However, before making the change Alfredo would like to know the consequences of the change, since the volume of business varies significantly from year to year. Shown below are CVP income statements for each alternative.
Manual System Computerized System
Sales $1,500,000 $1,500,000
Variable costs 1,200,000 600,000
Contribution margin 300,000 900,000
Fixed costs 60,000 660,000
Net income $240,000 $240,000
Instructions
a. Determine the degree of operating leverage for each alternative
b. Which alternative would produce the higher net income if sales increase by $100,000.
c. Using the margin of safety ratio, determine which alternative could sustain the greater decline in sales before operating at a loss.

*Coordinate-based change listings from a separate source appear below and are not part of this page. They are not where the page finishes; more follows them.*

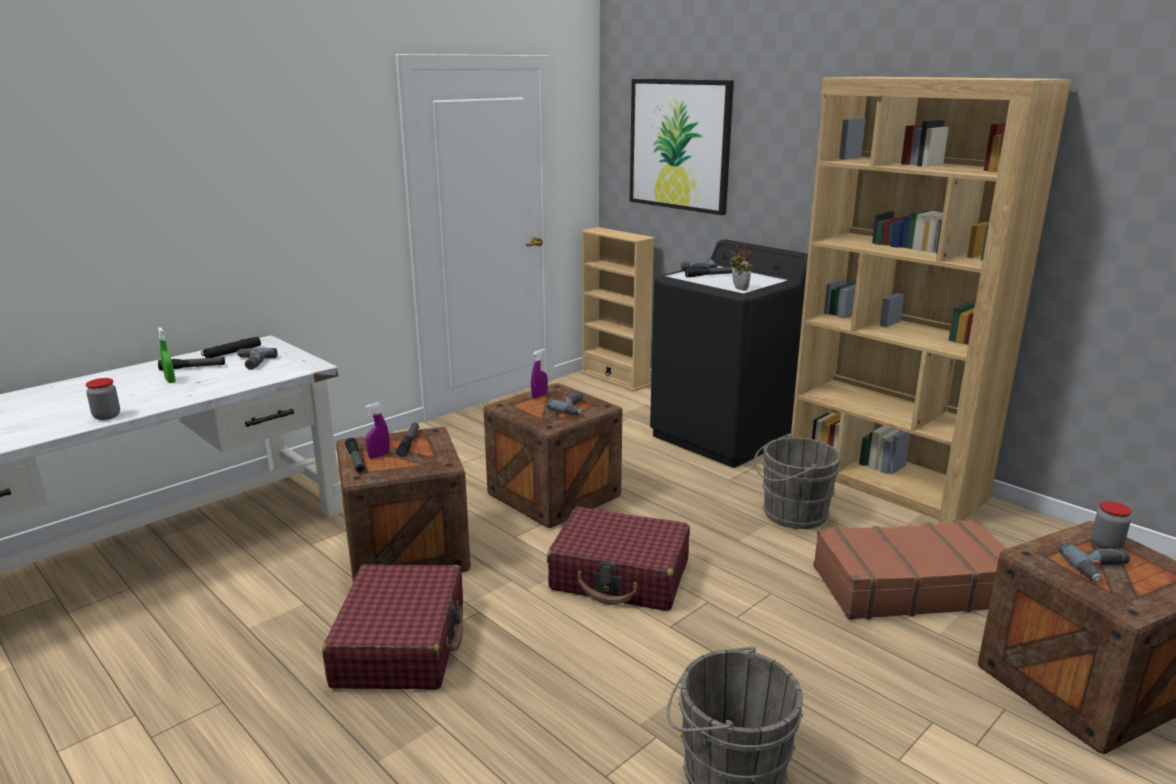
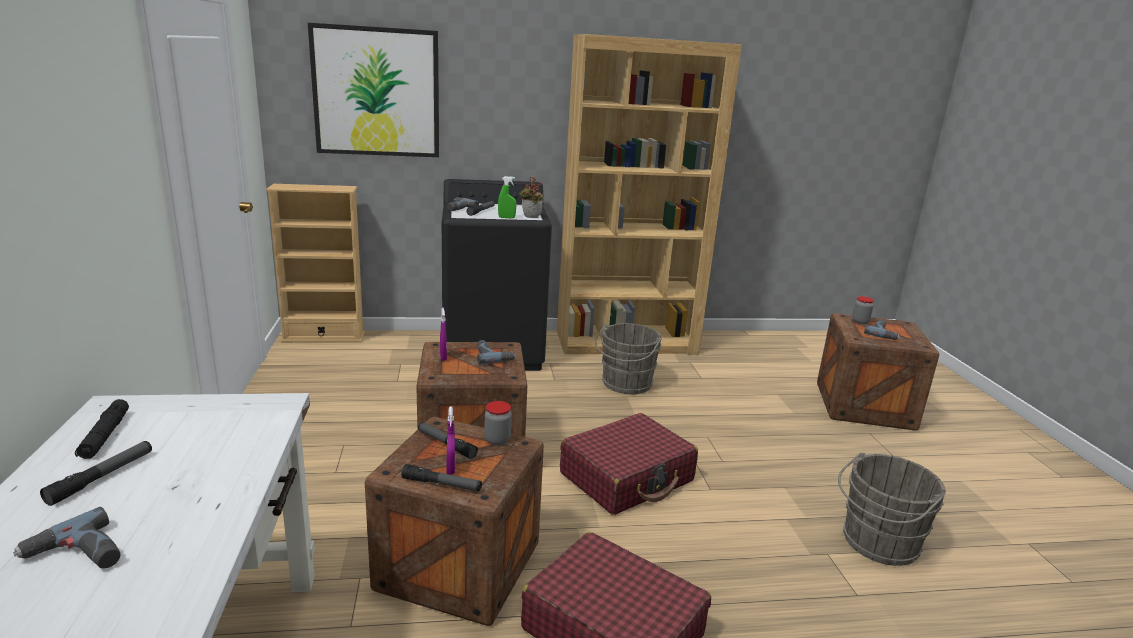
camera: 55 degrees left, 0 degrees up
(107, 416) = (173, 596): jar -> jar (497, 440)
(170, 380) = (120, 507): green spray bottle -> green spray bottle (506, 217)
(251, 363) = (180, 434): power drill -> power drill (75, 556)
(911, 586) = (743, 395): brown suitcase -> none

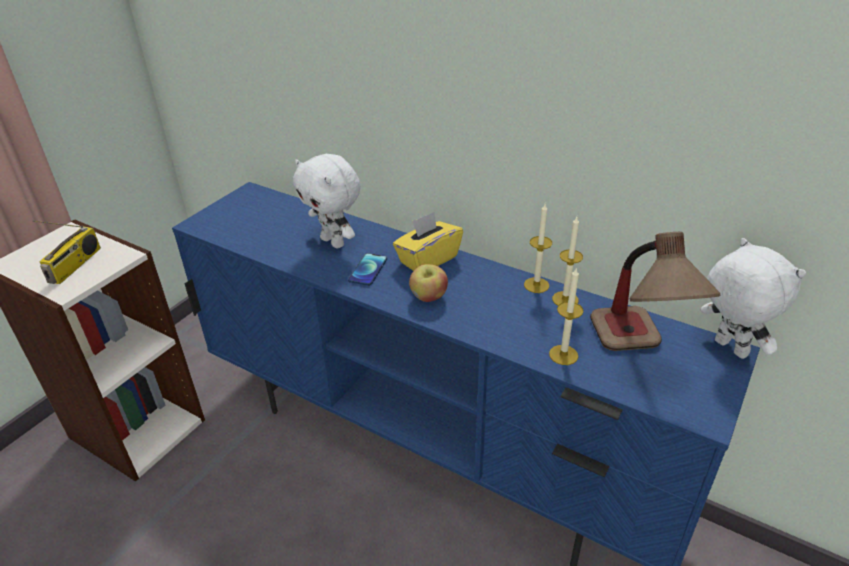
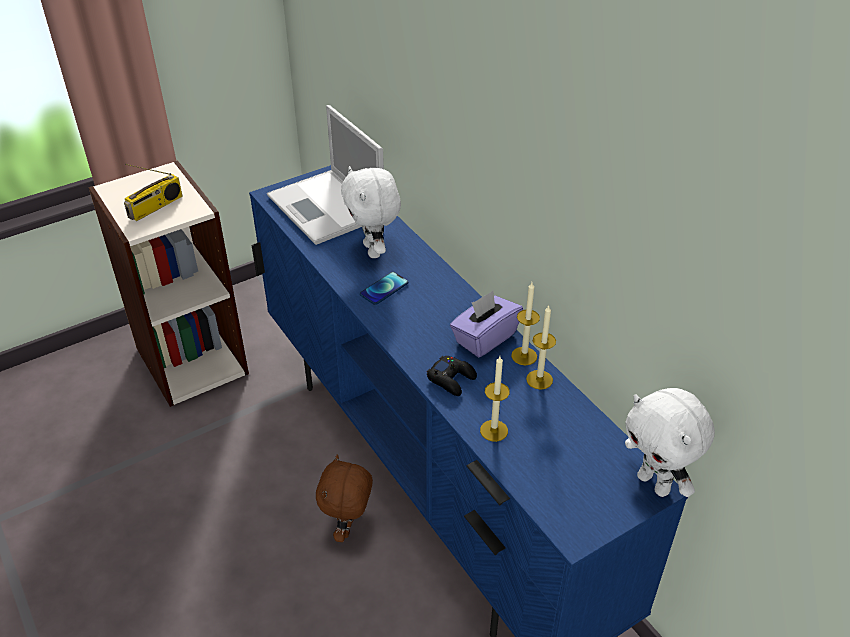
camera: 25 degrees right, 5 degrees up
(262, 220) = (327, 208): none -> laptop
(385, 525) = (348, 528): none -> brown plush toy
(428, 259) = (444, 296): yellow tissue box -> none
(428, 297) = (417, 334): apple -> none
(490, 324) = (452, 379): none -> black game controller
(491, 281) = (484, 338): none -> purple tissue box
(637, 355) = (561, 456): table lamp -> none
(728, 348) = (655, 484): white plush toy -> white plush toy turned 150 degrees clockwise

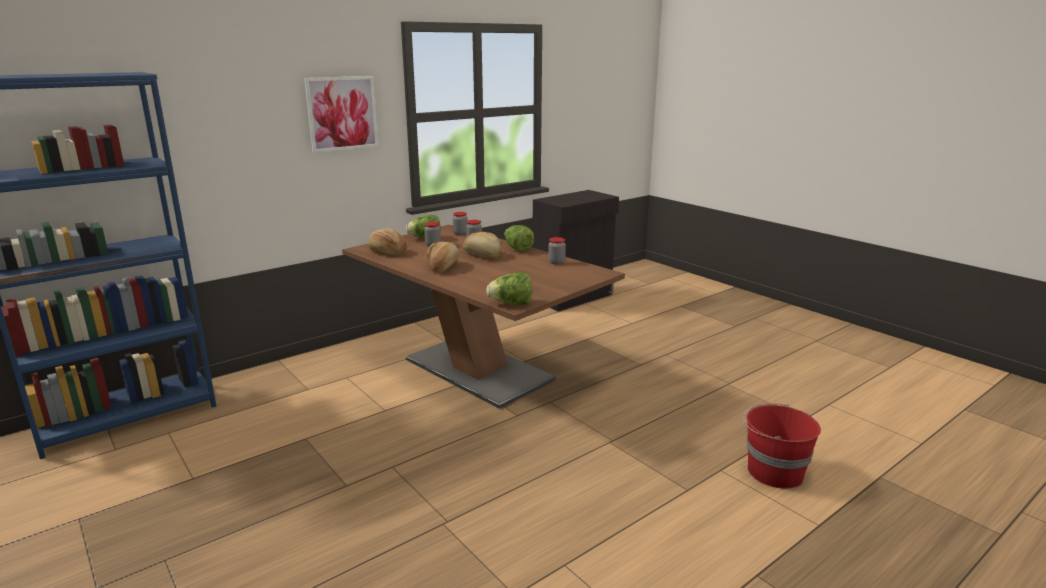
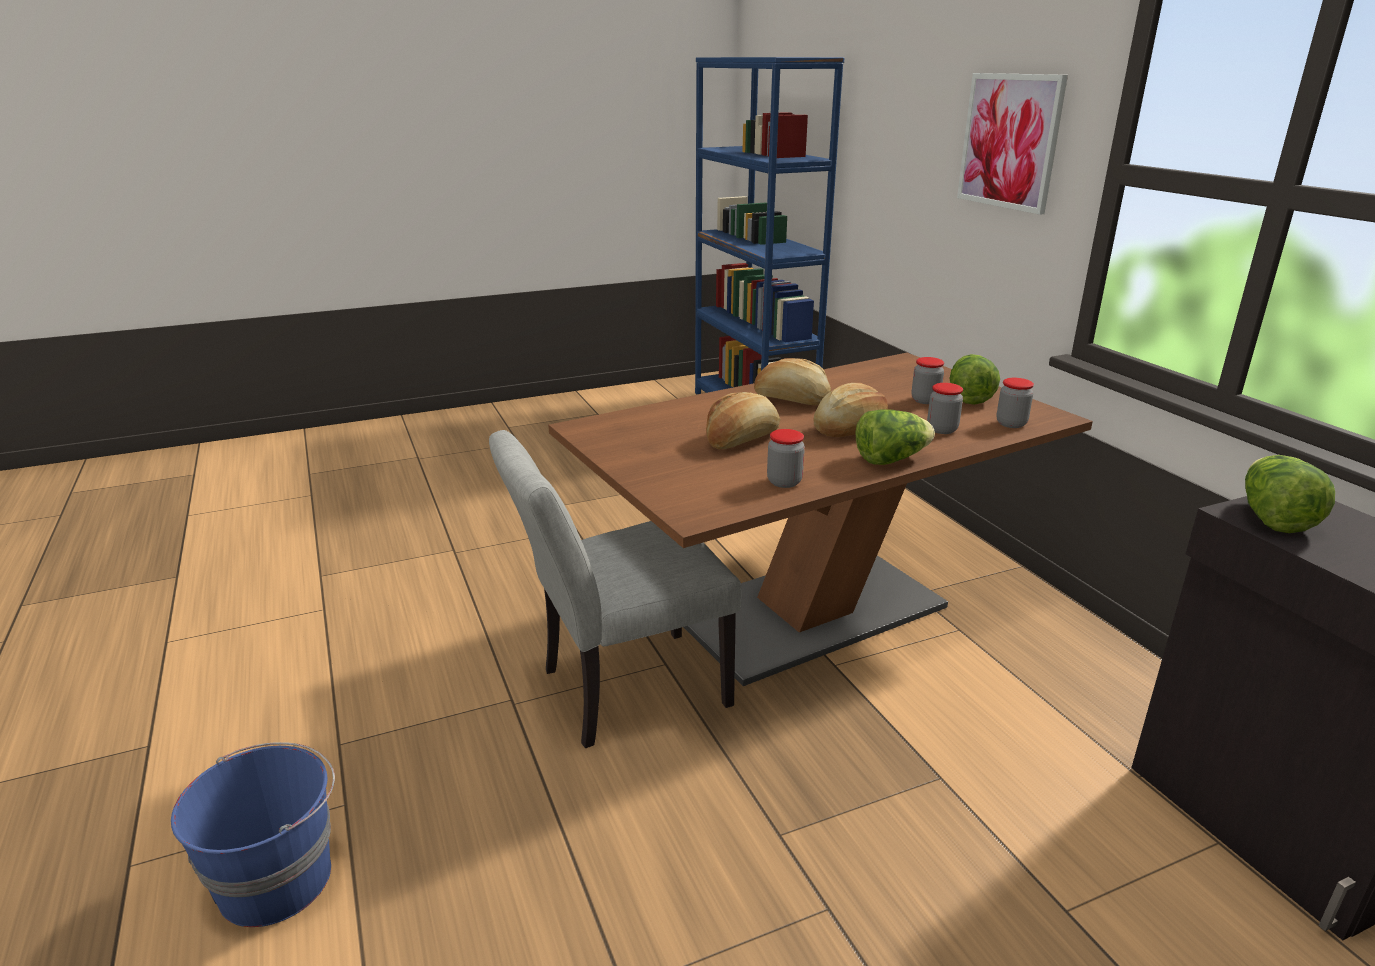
camera: 105 degrees right, 5 degrees up
(387, 252) = (885, 373): bread -> bread (741, 439)
(511, 304) = (590, 426): lettuce -> lettuce (1272, 519)
(580, 411) = (620, 690): none -> grey chair
(773, 472) = (277, 879): red bucket -> blue bucket

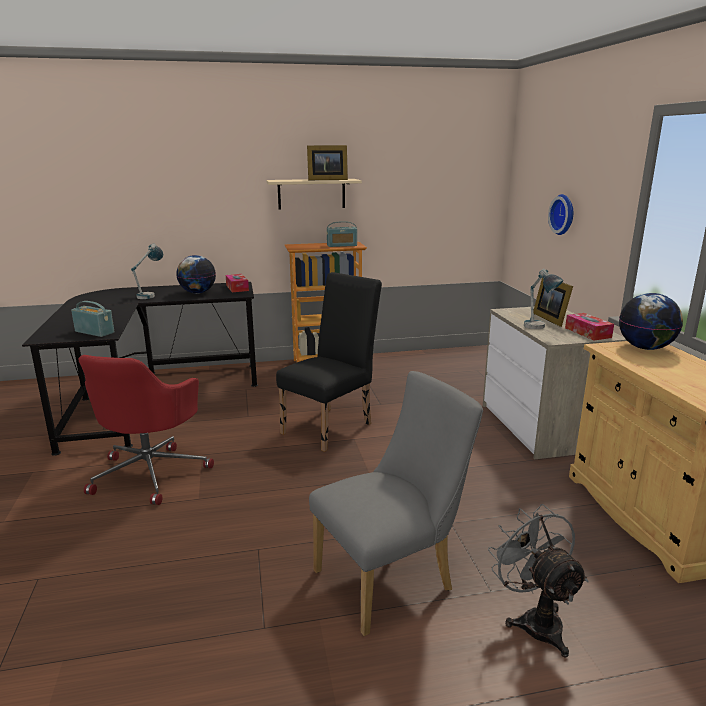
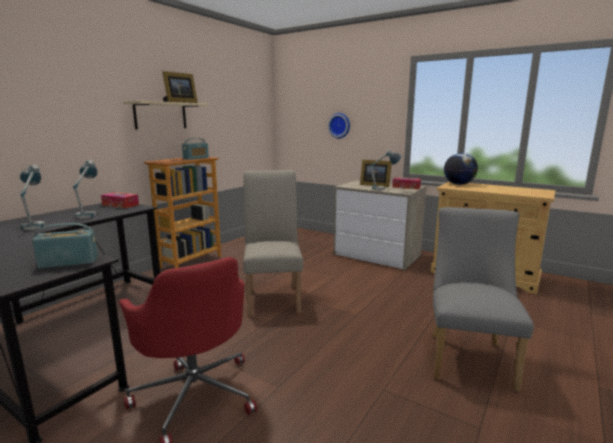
camera: 45 degrees left, 5 degrees down
(197, 293) = (89, 214): globe -> table lamp
(332, 426) = (274, 296): black chair -> beige chair
(534, 620) = (540, 336): grey fan -> none

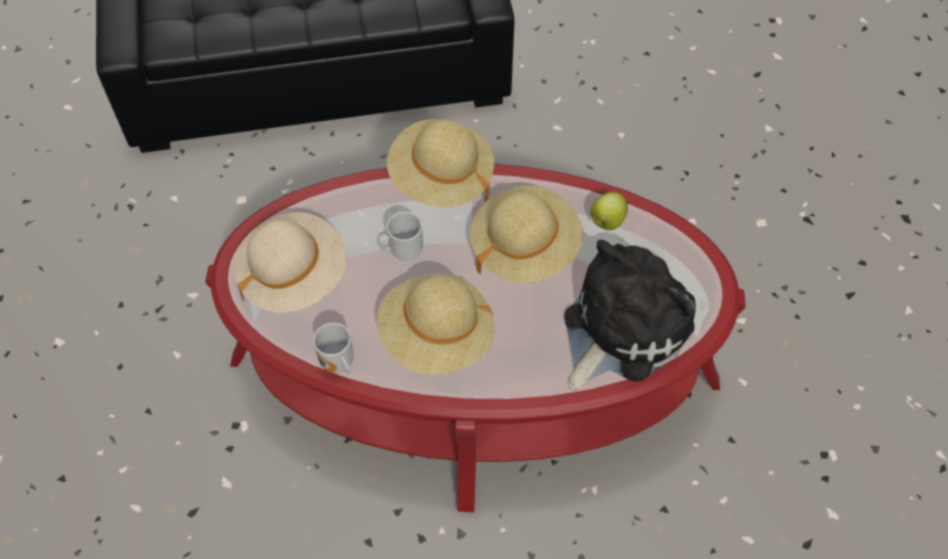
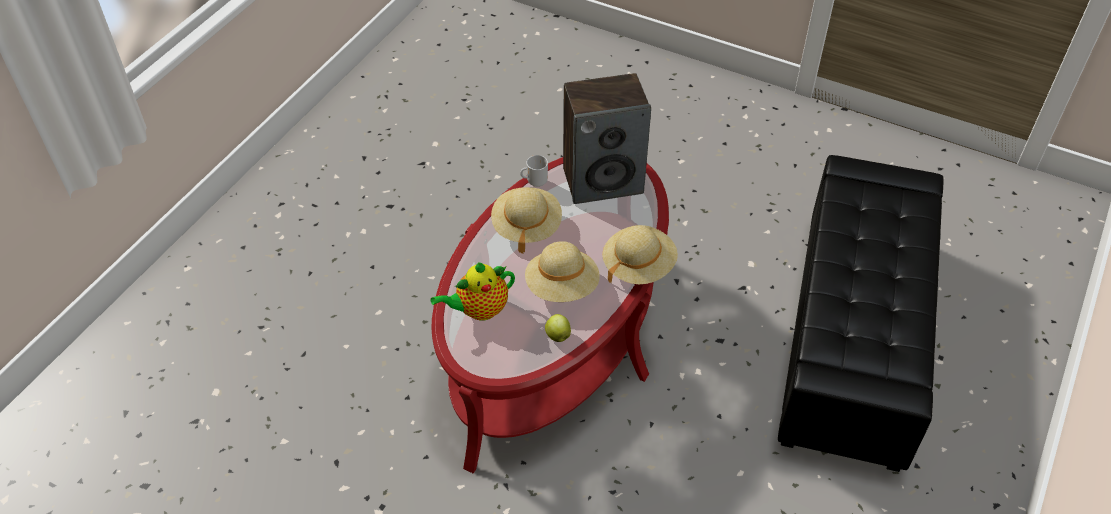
camera: 115 degrees right, 10 degrees down
(293, 276) = (603, 180): beige hat -> speaker
(403, 250) = (593, 231): mug -> none
(620, 328) = (479, 310): plush toy -> teapot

Click here for the solution: Imagen Arquitectonica of Tijuana, Mexico is contemplating a major change in its cost structure
Manual System Computerized System
Sales $1,500,000 $1,500,000
Variable costs 1,200,000 600,000
Contribution margin 300,000 900,000
Fixed costs 60,000 660,000
Net income $240,000 $240,000
Instructions
a. Determine the degree of operating leverage for each alternative
b. Which alternative would produce the higher net income if sales increase by $100,000.
c. Using the margin of safety ratio, determine which alternative could sustain the greater decline in sales before operating at a loss.